Reproduce every line of the data below verbatim, keeping each line break, space, and character unchanged.

DATA FOR THIS TASK >>
<<<<
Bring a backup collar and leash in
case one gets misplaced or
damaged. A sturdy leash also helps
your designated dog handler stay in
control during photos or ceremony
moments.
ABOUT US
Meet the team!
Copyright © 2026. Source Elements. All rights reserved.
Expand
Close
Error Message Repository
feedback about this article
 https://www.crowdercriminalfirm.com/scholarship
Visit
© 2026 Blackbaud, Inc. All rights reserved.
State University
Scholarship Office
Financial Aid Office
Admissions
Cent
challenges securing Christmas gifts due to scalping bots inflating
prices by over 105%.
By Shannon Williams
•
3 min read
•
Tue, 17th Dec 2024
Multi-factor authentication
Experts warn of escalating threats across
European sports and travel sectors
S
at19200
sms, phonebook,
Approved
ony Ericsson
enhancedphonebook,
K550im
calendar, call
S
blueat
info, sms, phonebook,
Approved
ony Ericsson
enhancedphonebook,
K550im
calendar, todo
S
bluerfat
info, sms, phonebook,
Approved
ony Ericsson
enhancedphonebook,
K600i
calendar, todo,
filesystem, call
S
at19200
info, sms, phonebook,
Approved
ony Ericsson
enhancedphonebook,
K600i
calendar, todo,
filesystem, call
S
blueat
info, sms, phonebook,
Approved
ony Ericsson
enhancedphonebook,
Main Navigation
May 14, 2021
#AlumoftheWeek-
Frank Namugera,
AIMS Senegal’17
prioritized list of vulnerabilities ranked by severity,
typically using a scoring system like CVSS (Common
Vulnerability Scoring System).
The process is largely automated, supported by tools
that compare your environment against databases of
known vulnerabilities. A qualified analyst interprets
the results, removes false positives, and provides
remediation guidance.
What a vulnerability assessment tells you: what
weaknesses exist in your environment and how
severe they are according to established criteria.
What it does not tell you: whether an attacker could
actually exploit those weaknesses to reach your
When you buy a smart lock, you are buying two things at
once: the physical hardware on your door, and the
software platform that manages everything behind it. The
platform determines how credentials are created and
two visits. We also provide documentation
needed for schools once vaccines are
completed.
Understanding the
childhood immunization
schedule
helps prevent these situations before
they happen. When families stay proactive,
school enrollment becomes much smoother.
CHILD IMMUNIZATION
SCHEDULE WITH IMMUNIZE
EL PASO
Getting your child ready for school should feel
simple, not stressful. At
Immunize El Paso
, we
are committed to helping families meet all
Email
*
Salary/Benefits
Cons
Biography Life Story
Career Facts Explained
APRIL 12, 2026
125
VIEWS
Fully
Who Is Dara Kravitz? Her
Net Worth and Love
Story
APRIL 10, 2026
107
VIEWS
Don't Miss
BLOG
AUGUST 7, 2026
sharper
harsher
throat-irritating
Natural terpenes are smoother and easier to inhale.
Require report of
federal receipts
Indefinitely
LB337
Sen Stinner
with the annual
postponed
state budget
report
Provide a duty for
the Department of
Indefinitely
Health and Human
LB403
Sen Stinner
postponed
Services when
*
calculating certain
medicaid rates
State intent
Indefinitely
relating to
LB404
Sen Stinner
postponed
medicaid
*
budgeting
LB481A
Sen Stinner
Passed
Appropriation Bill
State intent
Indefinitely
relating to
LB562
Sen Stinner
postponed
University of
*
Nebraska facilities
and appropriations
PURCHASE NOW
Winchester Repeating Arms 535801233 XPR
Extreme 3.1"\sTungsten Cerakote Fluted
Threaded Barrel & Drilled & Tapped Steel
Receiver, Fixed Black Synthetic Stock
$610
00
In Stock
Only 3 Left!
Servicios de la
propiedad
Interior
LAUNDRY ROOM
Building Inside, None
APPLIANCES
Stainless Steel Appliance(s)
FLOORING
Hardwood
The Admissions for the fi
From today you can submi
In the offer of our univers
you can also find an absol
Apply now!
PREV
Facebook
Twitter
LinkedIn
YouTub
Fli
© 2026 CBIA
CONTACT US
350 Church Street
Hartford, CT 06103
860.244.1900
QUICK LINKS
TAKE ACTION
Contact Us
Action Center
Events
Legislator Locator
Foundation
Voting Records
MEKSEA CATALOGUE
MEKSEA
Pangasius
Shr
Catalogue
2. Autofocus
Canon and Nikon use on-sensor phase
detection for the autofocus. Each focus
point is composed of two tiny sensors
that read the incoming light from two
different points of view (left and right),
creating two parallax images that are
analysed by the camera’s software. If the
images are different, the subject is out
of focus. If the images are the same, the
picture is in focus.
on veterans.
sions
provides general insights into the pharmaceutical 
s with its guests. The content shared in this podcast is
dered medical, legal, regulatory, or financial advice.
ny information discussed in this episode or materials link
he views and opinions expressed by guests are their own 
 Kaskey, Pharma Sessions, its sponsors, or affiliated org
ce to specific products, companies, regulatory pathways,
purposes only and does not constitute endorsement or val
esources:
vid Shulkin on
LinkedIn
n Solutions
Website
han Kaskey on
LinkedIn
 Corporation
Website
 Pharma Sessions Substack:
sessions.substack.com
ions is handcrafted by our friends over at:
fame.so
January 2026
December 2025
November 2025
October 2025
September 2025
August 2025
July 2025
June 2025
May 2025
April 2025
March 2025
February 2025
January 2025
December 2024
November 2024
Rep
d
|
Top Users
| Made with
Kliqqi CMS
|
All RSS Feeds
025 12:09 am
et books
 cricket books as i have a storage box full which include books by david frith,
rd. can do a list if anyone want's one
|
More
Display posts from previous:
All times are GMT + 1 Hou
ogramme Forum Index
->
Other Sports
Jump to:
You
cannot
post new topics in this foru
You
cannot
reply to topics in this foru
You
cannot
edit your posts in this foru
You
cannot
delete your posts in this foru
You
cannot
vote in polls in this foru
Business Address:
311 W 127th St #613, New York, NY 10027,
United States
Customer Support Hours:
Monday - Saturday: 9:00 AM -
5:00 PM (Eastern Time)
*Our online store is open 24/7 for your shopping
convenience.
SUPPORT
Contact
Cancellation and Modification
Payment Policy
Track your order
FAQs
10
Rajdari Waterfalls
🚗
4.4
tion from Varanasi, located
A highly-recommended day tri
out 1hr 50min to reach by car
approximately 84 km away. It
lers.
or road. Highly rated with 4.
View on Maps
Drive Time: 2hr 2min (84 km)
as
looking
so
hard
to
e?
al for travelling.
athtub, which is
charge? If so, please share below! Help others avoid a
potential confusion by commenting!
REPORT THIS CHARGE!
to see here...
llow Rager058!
>>>>
ANSWER FOR THE TASK >>
Bring a backup collar and leash in
case one gets misplaced or
damaged. A sturdy leash also helps
your designated dog handler stay in
control during photos or ceremony
moments.
ABOUT US
Meet the team!
Copyright © 2026. Source Elements. All rights reserved.
Expand
Close
Error Message Repository
feedback about this article
 https://www.crowdercriminalfirm.com/scholarship
Visit
© 2026 Blackbaud, Inc. All rights reserved.
State University
Scholarship Office
Financial Aid Office
Admissions
Cent
challenges securing Christmas gifts due to scalping bots inflating
prices by over 105%.
By Shannon Williams
•
3 min read
•
Tue, 17th Dec 2024
Multi-factor authentication
Experts warn of escalating threats across
European sports and travel sectors
S
at19200
sms, phonebook,
Approved
ony Ericsson
enhancedphonebook,
K550im
calendar, call
S
blueat
info, sms, phonebook,
Approved
ony Ericsson
enhancedphonebook,
K550im
calendar, todo
S
bluerfat
info, sms, phonebook,
Approved
ony Ericsson
enhancedphonebook,
K600i
calendar, todo,
filesystem, call
S
at19200
info, sms, phonebook,
Approved
ony Ericsson
enhancedphonebook,
K600i
calendar, todo,
filesystem, call
S
blueat
info, sms, phonebook,
Approved
ony Ericsson
enhancedphonebook,
Main Navigation
May 14, 2021
#AlumoftheWeek-
Frank Namugera,
AIMS Senegal’17
prioritized list of vulnerabilities ranked by severity,
typically using a scoring system like CVSS (Common
Vulnerability Scoring System).
The process is largely automated, supported by tools
that compare your environment against databases of
known vulnerabilities. A qualified analyst interprets
the results, removes false positives, and provides
remediation guidance.
What a vulnerability assessment tells you: what
weaknesses exist in your environment and how
severe they are according to established criteria.
What it does not tell you: whether an attacker could
actually exploit those weaknesses to reach your
When you buy a smart lock, you are buying two things at
once: the physical hardware on your door, and the
software platform that manages everything behind it. The
platform determines how credentials are created and
two visits. We also provide documentation
needed for schools once vaccines are
completed.
Understanding the
childhood immunization
schedule
helps prevent these situations before
they happen. When families stay proactive,
school enrollment becomes much smoother.
CHILD IMMUNIZATION
SCHEDULE WITH IMMUNIZE
EL PASO
Getting your child ready for school should feel
simple, not stressful. At
Immunize El Paso
, we
are committed to helping families meet all
Email
*
Salary/Benefits
Cons
Biography Life Story
Career Facts Explained
APRIL 12, 2026
125
VIEWS
Fully
Who Is Dara Kravitz? Her
Net Worth and Love
Story
APRIL 10, 2026
107
VIEWS
Don't Miss
BLOG
AUGUST 7, 2026
sharper
harsher
throat-irritating
Natural terpenes are smoother and easier to inhale.
Require report of
federal receipts
Indefinitely
LB337
Sen Stinner
with the annual
postponed
state budget
report
Provide a duty for
the Department of
Indefinitely
Health and Human
LB403
Sen Stinner
postponed
Services when
*
calculating certain
medicaid rates
State intent
Indefinitely
relating to
LB404
Sen Stinner
postponed
medicaid
*
budgeting
LB481A
Sen Stinner
Passed
Appropriation Bill
State intent
Indefinitely
relating to
LB562
Sen Stinner
postponed
University of
*
Nebraska facilities
and appropriations
PURCHASE NOW
Winchester Repeating Arms 535801233 XPR
Extreme 3.1"\sTungsten Cerakote Fluted
Threaded Barrel & Drilled & Tapped Steel
Receiver, Fixed Black Synthetic Stock
$610
00
In Stock
Only 3 Left!
Servicios de la
propiedad
Interior
LAUNDRY ROOM
Building Inside, None
APPLIANCES
Stainless Steel Appliance(s)
FLOORING
Hardwood
The Admissions for the fi
From today you can submi
In the offer of our univers
you can also find an absol
Apply now!
PREV
Facebook
Twitter
LinkedIn
YouTub
Fli
© 2026 CBIA
CONTACT US
350 Church Street
Hartford, CT 06103
860.244.1900
QUICK LINKS
TAKE ACTION
Contact Us
Action Center
Events
Legislator Locator
Foundation
Voting Records
MEKSEA CATALOGUE
MEKSEA
Pangasius
Shr
Catalogue
2. Autofocus
Canon and Nikon use on-sensor phase
detection for the autofocus. Each focus
point is composed of two tiny sensors
that read the incoming light from two
different points of view (left and right),
creating two parallax images that are
analysed by the camera’s software. If the
images are different, the subject is out
of focus. If the images are the same, the
picture is in focus.
on veterans.
sions
provides general insights into the pharmaceutical 
s with its guests. The content shared in this podcast is
dered medical, legal, regulatory, or financial advice.
ny information discussed in this episode or materials link
he views and opinions expressed by guests are their own 
 Kaskey, Pharma Sessions, its sponsors, or affiliated org
ce to specific products, companies, regulatory pathways,
purposes only and does not constitute endorsement or val
esources:
vid Shulkin on
LinkedIn
n Solutions
Website
han Kaskey on
LinkedIn
 Corporation
Website
 Pharma Sessions Substack:
sessions.substack.com
ions is handcrafted by our friends over at:
fame.so
January 2026
December 2025
November 2025
October 2025
September 2025
August 2025
July 2025
June 2025
May 2025
April 2025
March 2025
February 2025
January 2025
December 2024
November 2024
Rep
d
|
Top Users
| Made with
Kliqqi CMS
|
All RSS Feeds
025 12:09 am
et books
 cricket books as i have a storage box full which include books by david frith,
rd. can do a list if anyone want's one
|
More
Display posts from previous:
All times are GMT + 1 Hou
ogramme Forum Index
->
Other Sports
Jump to:
You
cannot
post new topics in this foru
You
cannot
reply to topics in this foru
You
cannot
edit your posts in this foru
You
cannot
delete your posts in this foru
You
cannot
vote in polls in this foru
Business Address:
311 W 127th St #613, New York, NY 10027,
United States
Customer Support Hours:
Monday - Saturday: 9:00 AM -
5:00 PM (Eastern Time)
*Our online store is open 24/7 for your shopping
convenience.
SUPPORT
Contact
Cancellation and Modification
Payment Policy
Track your order
FAQs
10
Rajdari Waterfalls
🚗
4.4
tion from Varanasi, located
A highly-recommended day tri
out 1hr 50min to reach by car
approximately 84 km away. It
lers.
or road. Highly rated with 4.
View on Maps
Drive Time: 2hr 2min (84 km)
as
looking
so
hard
to
e?
al for travelling.
athtub, which is
charge? If so, please share below! Help others avoid a
potential confusion by commenting!
REPORT THIS CHARGE!
to see here...
llow Rager058!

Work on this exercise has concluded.